Bike riding may be a skill never forgotten, but that doesn’t mean it can’t get harder.
Bill Sauerwein says e-bikes keep “people mobile and active.”
He and his wife, Carla, opened a Pedego store in Oakland in 2019. The store, which only sells e-bikes, is right on Grant’s Trail. “Our business has grown exponentially,” he said.
It started with a bang, he said, when people wanted to get out during the pandemic. Recently, gas prices have brought buyers, he says.
He uses his own bike so much, he and his wife now share just one car. Sauerwein doesn’t advise that children ride e-bikes and said his primary demographic is customers over 50. (Some manufacturers specify their e-bikes are meant for ages 18 and older.)
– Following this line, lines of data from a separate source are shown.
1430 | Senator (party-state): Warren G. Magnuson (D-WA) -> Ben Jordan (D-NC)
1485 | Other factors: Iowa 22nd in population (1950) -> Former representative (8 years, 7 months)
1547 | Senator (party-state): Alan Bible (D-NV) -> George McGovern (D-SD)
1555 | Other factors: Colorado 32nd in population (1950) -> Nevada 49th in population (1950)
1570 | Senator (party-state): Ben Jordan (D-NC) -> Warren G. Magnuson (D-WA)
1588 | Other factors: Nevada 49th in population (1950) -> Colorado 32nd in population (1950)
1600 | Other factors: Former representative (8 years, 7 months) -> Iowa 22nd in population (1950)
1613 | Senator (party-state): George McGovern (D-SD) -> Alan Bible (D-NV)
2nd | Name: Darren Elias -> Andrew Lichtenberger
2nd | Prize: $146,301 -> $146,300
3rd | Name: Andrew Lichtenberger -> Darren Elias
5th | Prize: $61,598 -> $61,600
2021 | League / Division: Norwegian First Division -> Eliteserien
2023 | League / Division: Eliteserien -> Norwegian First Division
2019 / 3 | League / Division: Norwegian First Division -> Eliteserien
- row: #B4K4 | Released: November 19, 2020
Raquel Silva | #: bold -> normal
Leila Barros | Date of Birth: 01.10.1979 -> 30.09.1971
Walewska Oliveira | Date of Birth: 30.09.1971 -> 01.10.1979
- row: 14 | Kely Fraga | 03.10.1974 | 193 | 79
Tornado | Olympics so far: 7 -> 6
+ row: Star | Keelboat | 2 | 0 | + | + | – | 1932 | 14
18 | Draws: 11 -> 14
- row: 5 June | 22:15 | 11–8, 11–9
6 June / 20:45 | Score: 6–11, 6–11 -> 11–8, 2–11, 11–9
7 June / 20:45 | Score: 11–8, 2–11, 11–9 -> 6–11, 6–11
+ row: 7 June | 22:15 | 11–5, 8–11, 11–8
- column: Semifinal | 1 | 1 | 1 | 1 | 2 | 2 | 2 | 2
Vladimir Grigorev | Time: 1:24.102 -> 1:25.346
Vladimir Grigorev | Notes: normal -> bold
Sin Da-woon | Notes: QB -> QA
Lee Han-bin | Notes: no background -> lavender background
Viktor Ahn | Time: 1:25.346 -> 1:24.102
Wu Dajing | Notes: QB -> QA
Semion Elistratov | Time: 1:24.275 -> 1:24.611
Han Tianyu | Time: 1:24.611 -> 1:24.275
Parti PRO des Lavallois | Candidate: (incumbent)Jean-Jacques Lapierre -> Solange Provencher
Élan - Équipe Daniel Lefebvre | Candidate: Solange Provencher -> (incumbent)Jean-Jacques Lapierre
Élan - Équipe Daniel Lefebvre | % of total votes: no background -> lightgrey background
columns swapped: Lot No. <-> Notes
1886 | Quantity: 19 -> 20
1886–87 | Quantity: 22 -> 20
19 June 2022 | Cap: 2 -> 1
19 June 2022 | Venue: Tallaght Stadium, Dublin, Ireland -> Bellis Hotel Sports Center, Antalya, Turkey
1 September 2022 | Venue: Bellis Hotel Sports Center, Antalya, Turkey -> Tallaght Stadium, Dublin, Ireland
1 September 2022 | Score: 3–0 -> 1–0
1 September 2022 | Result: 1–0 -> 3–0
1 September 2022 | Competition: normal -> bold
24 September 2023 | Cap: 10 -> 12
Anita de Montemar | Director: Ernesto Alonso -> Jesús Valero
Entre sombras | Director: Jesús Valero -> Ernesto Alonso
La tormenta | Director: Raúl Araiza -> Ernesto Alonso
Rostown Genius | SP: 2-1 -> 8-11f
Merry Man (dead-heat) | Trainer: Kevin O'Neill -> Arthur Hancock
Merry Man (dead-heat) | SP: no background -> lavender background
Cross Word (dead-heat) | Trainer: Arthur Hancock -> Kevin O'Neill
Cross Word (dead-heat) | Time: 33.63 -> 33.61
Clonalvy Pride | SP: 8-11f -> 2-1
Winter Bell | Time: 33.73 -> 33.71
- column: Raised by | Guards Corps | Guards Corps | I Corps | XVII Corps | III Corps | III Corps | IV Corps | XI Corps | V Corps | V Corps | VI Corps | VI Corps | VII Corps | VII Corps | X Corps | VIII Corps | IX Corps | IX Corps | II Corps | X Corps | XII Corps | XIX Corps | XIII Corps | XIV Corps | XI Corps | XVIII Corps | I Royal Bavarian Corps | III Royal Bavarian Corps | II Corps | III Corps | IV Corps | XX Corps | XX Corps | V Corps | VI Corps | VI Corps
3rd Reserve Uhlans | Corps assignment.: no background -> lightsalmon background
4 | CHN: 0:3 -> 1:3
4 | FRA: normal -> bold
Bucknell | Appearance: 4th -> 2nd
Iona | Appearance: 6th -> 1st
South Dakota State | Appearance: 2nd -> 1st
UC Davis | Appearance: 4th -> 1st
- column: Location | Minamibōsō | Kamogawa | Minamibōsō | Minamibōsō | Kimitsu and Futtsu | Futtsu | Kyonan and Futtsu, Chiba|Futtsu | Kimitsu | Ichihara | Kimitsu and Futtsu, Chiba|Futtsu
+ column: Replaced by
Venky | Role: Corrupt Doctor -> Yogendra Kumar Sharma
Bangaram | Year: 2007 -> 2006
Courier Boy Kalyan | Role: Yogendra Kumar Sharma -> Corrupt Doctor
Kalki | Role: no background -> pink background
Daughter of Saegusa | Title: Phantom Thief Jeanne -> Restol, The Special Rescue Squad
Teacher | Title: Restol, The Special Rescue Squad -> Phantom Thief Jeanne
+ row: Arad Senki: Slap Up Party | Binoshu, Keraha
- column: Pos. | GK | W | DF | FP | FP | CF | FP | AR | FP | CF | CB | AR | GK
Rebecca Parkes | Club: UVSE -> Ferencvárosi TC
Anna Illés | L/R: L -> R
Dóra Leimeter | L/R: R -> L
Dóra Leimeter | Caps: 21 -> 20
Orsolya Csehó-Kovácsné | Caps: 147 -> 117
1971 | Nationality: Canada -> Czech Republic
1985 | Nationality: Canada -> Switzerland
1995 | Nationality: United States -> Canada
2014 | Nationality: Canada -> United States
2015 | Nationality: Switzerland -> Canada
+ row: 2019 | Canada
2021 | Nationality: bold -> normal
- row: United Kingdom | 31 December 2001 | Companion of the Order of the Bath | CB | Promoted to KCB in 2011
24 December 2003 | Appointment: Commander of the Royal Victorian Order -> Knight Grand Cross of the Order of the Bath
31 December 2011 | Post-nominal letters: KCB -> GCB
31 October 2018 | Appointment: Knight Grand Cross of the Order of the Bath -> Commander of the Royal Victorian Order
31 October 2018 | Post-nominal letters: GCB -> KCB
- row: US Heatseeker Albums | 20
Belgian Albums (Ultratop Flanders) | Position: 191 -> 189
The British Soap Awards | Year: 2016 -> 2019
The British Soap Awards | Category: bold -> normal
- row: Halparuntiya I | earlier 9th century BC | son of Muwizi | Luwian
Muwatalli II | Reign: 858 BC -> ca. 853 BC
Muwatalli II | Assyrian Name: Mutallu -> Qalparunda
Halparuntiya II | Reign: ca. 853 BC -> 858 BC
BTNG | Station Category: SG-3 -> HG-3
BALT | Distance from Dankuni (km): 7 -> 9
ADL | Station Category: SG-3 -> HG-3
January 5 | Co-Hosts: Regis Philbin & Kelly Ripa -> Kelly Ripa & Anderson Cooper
One of his customers was Henderson Smith III, a retired Air Force lieutenant colonel who worked at Scott Air Force Base and now lives downtown.
He first rode an e-bike in Australia while working as a consultant during the pandemic. A neighbor convicted of a DUI had an e-bike and let Smith try it out. After foot and knee surgery, Smith, 64, is a convert. He said he still gets a cardio workout but can cycle much longer.
“I used to ride quite a bit but sometimes found it painful,” he said. Now, people at Trailnet events or on bike paths “are huffing and I come cruising by.”
Bryce Gray of the Post-Dispatch contributed to this report.